Haklarından haberdar olup olmadıklarını soruyorum. Erhan biliyorum diyor ve saymaya başlıyor. “Maaşım en az 1800 lira, mesai saatlerim ise daha az olmalı. Ayrıca haftalık iznim de 2 güne çıkmalı.” Feyzullah Erhan’ın dediklerine ikna olmuş olmalı. Erhan abiye katılıyorum demekle yetiniyor.
ÇÖZÜM GREVDİR BENCE ABİ
Feyzullah sendikayı hiç duymamış. Erhan ise haberlerde duymuş. Ne işe yaradığını bilmiyor. Dilim döndüğünce bir şeyler söylüyorum sendikaya dair. Aldığınız ücret az, sorunlar çok. İşçiler birleşse iyi olmaz mı diyorum. “Olmaz mı, tabi iyi olur. O zaman abimin yanında çalışsam bile kendi emeğimin işçisi olurum.” diyor gülerek.

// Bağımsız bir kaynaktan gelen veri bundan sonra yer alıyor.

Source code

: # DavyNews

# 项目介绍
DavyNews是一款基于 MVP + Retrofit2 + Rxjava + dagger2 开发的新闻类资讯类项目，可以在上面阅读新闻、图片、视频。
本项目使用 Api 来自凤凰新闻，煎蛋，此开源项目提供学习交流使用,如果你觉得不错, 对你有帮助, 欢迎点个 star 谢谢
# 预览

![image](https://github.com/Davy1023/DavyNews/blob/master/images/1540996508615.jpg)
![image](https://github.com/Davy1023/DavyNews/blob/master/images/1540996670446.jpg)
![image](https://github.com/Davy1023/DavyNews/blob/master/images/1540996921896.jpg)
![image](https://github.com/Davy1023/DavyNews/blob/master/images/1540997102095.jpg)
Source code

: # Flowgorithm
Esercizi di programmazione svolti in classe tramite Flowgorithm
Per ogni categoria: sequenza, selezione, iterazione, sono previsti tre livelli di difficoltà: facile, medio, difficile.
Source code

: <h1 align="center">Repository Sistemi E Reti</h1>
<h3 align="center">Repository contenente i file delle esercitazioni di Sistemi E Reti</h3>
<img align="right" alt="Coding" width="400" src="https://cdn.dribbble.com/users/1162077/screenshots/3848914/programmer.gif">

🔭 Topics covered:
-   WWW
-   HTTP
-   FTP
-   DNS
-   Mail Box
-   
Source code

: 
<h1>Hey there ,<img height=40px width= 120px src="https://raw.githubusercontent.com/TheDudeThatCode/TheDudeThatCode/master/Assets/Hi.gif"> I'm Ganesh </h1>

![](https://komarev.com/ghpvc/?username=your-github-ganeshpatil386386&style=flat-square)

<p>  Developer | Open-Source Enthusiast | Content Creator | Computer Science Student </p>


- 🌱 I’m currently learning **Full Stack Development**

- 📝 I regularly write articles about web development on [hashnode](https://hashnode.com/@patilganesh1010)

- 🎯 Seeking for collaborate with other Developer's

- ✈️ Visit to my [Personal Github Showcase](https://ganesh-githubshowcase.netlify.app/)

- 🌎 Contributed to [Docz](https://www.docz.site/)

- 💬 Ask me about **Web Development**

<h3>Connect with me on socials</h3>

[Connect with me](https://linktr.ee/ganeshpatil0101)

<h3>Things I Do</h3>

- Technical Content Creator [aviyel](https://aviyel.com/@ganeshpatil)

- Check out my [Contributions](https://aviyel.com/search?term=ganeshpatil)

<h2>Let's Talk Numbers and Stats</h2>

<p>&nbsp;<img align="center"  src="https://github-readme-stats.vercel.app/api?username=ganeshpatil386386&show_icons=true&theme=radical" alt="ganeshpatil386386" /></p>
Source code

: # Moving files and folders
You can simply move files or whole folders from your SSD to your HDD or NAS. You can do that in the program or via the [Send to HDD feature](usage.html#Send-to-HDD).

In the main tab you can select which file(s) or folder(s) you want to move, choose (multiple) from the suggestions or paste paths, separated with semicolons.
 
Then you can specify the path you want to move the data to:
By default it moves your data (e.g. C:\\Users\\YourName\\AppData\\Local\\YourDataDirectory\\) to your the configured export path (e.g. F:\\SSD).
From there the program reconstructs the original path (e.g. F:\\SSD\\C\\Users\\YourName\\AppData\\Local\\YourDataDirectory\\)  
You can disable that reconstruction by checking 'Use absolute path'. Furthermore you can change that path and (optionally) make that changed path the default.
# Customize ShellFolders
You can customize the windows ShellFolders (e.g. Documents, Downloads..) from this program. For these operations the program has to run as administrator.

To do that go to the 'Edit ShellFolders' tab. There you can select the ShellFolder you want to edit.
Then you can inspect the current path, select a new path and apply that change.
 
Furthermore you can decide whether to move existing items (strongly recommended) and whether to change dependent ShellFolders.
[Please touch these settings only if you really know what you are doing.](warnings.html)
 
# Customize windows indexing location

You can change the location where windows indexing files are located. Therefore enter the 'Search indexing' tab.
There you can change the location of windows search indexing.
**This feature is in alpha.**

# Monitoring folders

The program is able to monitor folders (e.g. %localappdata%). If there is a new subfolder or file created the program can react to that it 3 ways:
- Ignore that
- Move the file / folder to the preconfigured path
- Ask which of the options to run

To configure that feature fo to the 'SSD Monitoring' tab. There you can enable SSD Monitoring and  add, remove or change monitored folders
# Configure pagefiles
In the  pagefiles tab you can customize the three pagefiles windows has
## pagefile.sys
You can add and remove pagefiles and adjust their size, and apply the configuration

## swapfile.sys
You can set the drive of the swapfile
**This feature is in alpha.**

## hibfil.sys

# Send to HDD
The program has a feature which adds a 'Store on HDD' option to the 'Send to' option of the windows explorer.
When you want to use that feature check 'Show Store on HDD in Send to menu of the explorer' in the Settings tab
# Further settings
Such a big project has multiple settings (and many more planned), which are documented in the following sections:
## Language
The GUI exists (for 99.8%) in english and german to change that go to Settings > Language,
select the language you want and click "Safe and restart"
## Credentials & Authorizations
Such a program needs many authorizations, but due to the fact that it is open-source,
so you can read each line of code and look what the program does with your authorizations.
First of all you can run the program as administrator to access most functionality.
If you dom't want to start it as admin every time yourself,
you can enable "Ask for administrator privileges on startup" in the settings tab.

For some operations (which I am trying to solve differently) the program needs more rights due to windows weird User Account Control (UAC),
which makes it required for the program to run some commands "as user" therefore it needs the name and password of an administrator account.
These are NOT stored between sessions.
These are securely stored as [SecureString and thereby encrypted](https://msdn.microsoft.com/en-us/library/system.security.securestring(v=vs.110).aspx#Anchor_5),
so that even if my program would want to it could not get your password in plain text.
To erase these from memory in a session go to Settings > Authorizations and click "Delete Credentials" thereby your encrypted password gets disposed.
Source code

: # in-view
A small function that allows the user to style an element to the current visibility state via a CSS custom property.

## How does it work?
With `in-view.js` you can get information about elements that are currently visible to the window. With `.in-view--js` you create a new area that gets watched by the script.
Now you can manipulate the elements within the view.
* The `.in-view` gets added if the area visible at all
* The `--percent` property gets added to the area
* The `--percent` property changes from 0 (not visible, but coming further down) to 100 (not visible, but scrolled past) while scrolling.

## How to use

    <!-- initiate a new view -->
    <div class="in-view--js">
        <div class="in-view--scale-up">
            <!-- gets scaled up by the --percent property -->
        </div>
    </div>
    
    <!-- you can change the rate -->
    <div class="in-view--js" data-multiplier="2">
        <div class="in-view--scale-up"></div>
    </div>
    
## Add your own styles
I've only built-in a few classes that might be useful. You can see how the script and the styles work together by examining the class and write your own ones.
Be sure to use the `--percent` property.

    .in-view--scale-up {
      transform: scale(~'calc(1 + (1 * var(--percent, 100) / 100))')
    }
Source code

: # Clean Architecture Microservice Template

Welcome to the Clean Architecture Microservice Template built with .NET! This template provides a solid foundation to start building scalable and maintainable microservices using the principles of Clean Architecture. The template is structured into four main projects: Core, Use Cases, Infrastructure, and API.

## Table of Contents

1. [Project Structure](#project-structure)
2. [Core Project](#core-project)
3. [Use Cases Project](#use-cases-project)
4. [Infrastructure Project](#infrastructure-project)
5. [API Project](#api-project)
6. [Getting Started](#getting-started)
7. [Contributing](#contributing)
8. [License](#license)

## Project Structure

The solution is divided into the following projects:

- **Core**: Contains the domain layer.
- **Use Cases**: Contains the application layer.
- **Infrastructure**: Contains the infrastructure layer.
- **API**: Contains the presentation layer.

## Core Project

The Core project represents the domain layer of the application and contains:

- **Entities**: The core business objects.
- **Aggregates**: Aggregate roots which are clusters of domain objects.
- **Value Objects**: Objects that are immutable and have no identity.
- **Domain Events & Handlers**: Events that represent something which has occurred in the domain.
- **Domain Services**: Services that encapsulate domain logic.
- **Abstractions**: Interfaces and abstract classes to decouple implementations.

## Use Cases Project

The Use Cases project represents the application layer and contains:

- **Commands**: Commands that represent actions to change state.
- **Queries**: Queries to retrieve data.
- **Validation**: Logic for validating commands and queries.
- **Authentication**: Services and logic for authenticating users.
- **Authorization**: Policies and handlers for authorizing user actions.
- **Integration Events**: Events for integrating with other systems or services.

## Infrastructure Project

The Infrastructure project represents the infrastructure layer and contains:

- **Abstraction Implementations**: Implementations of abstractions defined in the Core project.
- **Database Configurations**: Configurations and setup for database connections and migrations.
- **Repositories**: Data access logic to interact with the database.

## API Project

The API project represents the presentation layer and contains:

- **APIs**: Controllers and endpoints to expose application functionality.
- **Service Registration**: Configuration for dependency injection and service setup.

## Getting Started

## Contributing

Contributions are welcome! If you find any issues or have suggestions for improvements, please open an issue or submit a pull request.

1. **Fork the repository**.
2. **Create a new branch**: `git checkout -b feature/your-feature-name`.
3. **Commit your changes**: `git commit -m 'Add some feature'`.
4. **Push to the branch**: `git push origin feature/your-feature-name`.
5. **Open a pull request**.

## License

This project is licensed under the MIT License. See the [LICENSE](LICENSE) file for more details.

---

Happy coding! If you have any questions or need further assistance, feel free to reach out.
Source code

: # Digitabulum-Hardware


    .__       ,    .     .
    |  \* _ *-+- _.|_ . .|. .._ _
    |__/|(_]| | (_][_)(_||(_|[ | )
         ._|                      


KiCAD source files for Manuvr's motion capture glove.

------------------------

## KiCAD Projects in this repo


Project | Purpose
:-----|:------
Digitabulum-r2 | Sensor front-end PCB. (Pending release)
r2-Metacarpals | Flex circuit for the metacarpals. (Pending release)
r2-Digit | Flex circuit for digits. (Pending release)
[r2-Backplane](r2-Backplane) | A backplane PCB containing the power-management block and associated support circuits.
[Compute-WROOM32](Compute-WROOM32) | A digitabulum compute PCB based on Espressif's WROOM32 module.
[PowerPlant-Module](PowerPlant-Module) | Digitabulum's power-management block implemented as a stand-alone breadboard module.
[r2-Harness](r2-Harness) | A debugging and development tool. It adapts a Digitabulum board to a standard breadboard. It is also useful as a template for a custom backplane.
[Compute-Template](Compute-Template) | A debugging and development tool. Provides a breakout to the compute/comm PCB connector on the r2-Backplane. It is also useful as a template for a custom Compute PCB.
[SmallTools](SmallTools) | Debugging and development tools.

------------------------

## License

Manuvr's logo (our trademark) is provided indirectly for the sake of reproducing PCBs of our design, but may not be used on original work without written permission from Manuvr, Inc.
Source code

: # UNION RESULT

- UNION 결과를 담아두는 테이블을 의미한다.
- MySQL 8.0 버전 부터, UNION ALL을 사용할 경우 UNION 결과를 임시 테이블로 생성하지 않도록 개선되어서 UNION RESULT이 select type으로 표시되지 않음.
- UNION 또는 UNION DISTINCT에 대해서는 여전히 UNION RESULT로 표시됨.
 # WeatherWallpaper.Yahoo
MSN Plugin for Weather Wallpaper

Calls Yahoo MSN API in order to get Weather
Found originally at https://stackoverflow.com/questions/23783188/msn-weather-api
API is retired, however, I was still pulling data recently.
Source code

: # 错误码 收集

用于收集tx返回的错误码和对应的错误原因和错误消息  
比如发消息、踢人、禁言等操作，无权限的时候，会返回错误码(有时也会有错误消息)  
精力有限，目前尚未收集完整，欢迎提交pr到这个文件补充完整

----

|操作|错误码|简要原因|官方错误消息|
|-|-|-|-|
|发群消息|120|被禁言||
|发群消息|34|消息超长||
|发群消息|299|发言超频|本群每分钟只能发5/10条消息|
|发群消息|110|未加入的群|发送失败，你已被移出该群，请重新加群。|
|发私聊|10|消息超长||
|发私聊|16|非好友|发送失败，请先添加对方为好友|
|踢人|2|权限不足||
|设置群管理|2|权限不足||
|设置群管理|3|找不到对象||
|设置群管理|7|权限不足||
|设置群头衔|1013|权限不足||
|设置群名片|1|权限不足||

İşçilerin nasıl birleşeceğine dair bir fikri yok Erhan’ın. Bu halde olmasını bir fikri olmamasına bağlıyor. Feyzullah ise medya aracılığıyla bunun yapılabileceğini düşünüyor. Son olarak, elinizde bir mikrofon olsa diğer işçilere, gençlere mesajınız ne olurdu diye soruyoruz. Erhan; “Sorunlar çok. Bu durumlarda çalışılmamalı. Biz köle değiliz.” diyor. Feyzullah ise son noktayı koyuyor: “Çözüm grevdir bence abi.”
SAYARAK CEVAPLADI
Nereden geldiklerini ve ailelerinin kaç kişiden oluştuğunu soruyorum. Erhan saymaya başlıyor. 10 kişilik bir aileler. Annesi, babası ve 3 kardeşi memleketlerinde, Batman’da. Kendisi ve diğer kardeşleri çalışmak için İstanbul’a gelmişler. Feyzullah’ın ailesi ise 12 kişiden oluşuyor. Erhan gibi anne ve babasından uzakta. Kendisi ve 4 kardeşi İstanbul’da. Onlar da 5 kardeşiyle birlikte Adıyaman’da.